--- What needs to be done ---
When a line in the data below includes "North", pick it out and copy it.

── Input material

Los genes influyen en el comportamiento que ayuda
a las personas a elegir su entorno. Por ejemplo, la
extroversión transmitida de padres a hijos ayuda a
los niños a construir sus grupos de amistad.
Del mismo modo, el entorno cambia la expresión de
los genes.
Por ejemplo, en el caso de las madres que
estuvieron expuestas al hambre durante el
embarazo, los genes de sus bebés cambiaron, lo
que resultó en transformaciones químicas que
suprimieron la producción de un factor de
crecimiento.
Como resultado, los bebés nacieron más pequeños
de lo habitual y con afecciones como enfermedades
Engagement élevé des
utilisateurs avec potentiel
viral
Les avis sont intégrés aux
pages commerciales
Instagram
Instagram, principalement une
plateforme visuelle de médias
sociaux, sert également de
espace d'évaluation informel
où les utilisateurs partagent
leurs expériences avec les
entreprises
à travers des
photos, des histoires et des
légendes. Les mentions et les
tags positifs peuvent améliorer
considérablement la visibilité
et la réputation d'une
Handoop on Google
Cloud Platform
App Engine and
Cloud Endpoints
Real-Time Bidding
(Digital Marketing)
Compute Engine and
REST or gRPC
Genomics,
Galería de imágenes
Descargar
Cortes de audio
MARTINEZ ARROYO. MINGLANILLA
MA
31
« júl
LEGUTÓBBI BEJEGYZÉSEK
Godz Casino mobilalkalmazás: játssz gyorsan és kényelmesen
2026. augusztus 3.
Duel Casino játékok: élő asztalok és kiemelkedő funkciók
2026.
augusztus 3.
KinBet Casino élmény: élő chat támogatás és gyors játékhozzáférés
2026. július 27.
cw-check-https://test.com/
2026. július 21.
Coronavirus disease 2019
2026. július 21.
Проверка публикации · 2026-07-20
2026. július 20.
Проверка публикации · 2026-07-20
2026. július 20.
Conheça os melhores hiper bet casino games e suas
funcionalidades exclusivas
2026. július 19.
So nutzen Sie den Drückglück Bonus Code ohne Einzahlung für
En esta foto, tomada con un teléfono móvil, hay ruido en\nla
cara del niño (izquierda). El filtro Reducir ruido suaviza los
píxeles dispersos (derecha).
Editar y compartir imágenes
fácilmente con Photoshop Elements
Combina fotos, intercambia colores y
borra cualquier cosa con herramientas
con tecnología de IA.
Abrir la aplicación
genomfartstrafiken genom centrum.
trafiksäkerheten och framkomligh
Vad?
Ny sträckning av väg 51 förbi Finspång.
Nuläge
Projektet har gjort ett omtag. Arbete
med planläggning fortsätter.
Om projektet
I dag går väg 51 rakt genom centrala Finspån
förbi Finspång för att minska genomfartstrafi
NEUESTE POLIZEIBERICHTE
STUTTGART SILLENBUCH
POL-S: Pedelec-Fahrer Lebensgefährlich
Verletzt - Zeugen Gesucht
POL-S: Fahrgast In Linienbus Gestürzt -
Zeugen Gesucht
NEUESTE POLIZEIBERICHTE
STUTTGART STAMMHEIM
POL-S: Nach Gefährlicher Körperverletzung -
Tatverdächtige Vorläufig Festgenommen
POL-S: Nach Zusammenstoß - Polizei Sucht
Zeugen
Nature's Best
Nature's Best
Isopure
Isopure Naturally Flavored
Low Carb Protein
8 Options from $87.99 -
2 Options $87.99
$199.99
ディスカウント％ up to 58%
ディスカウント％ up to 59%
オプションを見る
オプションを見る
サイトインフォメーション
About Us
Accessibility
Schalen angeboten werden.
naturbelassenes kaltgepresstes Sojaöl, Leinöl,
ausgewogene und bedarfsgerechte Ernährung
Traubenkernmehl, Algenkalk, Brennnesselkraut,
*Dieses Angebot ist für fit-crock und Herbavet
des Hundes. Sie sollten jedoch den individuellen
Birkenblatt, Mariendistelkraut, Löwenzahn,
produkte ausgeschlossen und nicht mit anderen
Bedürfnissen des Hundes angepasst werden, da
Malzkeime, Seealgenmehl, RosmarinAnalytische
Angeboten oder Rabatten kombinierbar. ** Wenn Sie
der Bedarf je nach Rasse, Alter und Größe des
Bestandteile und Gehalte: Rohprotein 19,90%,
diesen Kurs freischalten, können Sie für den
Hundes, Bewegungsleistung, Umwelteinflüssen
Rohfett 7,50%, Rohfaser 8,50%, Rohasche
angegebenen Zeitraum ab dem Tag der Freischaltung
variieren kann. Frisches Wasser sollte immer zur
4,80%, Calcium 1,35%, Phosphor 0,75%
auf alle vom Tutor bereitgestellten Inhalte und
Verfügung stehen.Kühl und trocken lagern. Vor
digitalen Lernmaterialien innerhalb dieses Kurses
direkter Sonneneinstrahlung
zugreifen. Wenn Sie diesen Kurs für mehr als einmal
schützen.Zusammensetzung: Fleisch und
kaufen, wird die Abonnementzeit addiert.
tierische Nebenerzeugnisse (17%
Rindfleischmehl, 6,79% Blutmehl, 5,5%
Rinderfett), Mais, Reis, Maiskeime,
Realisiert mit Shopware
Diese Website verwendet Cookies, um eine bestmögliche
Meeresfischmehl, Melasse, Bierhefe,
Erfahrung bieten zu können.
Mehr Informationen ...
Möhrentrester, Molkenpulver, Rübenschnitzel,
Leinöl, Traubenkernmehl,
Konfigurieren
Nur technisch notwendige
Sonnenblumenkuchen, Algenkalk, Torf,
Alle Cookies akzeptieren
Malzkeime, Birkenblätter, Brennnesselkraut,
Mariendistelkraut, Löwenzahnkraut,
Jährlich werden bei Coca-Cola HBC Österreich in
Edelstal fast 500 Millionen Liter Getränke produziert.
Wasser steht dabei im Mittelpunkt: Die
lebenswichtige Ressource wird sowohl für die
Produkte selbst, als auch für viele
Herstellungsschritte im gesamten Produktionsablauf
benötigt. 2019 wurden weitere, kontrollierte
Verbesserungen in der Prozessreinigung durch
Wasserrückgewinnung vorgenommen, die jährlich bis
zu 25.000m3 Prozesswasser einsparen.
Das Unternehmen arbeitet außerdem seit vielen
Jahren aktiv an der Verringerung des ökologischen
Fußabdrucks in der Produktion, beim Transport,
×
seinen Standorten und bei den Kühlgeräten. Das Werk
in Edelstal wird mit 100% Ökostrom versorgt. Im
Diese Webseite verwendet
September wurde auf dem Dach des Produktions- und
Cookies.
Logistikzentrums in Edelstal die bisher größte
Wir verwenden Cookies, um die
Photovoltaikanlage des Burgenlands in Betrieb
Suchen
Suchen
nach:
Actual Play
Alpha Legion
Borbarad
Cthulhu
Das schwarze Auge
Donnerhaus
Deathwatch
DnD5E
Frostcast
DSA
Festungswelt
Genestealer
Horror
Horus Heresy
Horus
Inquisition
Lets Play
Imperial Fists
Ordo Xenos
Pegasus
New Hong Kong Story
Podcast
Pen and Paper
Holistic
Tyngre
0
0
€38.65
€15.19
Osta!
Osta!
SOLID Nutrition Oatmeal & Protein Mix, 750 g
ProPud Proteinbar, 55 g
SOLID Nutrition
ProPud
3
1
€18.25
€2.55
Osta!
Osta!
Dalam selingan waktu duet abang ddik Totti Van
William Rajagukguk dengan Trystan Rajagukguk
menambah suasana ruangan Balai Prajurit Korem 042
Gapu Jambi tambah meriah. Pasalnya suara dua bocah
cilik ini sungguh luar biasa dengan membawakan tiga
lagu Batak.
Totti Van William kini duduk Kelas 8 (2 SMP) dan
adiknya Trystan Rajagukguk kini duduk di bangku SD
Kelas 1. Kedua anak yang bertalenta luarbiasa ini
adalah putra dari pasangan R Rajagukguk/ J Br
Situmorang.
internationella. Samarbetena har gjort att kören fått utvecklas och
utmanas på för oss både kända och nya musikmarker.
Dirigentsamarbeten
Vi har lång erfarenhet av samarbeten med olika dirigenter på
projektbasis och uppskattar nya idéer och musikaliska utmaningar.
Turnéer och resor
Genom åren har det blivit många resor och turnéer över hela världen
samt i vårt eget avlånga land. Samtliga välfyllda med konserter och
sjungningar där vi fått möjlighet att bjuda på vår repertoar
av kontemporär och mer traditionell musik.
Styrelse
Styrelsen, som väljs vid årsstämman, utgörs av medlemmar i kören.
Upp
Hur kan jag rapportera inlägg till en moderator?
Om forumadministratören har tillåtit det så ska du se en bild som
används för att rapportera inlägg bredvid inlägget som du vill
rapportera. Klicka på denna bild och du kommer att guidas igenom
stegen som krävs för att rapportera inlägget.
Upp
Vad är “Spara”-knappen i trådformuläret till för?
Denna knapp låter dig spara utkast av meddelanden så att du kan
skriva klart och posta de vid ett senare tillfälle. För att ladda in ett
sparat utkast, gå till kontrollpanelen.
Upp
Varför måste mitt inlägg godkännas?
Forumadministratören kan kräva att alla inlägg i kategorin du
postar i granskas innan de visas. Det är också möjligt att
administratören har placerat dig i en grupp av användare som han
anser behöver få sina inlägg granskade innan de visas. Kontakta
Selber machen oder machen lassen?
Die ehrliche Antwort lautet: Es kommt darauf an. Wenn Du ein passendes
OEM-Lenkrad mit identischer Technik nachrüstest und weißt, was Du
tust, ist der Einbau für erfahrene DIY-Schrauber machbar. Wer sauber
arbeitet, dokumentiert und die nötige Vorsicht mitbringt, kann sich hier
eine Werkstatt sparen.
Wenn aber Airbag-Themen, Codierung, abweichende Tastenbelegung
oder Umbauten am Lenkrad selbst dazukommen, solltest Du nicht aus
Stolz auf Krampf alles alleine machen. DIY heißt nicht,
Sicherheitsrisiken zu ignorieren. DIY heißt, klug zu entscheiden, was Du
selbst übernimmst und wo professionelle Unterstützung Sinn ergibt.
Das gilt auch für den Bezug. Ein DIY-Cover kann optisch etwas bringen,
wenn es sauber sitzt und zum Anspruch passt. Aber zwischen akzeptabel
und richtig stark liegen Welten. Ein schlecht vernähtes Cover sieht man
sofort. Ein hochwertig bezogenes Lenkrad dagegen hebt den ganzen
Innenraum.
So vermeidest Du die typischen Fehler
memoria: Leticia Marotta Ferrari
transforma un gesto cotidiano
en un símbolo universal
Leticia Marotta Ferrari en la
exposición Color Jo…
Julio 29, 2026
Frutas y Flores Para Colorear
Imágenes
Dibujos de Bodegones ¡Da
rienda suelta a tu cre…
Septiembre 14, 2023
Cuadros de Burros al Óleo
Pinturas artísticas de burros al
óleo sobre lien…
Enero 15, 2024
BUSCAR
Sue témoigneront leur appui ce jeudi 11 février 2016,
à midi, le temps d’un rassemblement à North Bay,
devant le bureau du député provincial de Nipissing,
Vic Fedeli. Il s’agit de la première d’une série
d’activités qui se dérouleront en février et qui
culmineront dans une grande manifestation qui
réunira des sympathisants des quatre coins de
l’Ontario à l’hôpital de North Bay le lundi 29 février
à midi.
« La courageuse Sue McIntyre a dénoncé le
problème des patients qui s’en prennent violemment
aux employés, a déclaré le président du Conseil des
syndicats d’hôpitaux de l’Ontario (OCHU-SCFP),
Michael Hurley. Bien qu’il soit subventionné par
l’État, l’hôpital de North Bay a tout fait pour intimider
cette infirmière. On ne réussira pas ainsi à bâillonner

────

--- Answer box ---
à midi, le temps d’un rassemblement à North Bay,
l’Ontario à l’hôpital de North Bay le lundi 29 février
l’État, l’hôpital de North Bay a tout fait pour intimider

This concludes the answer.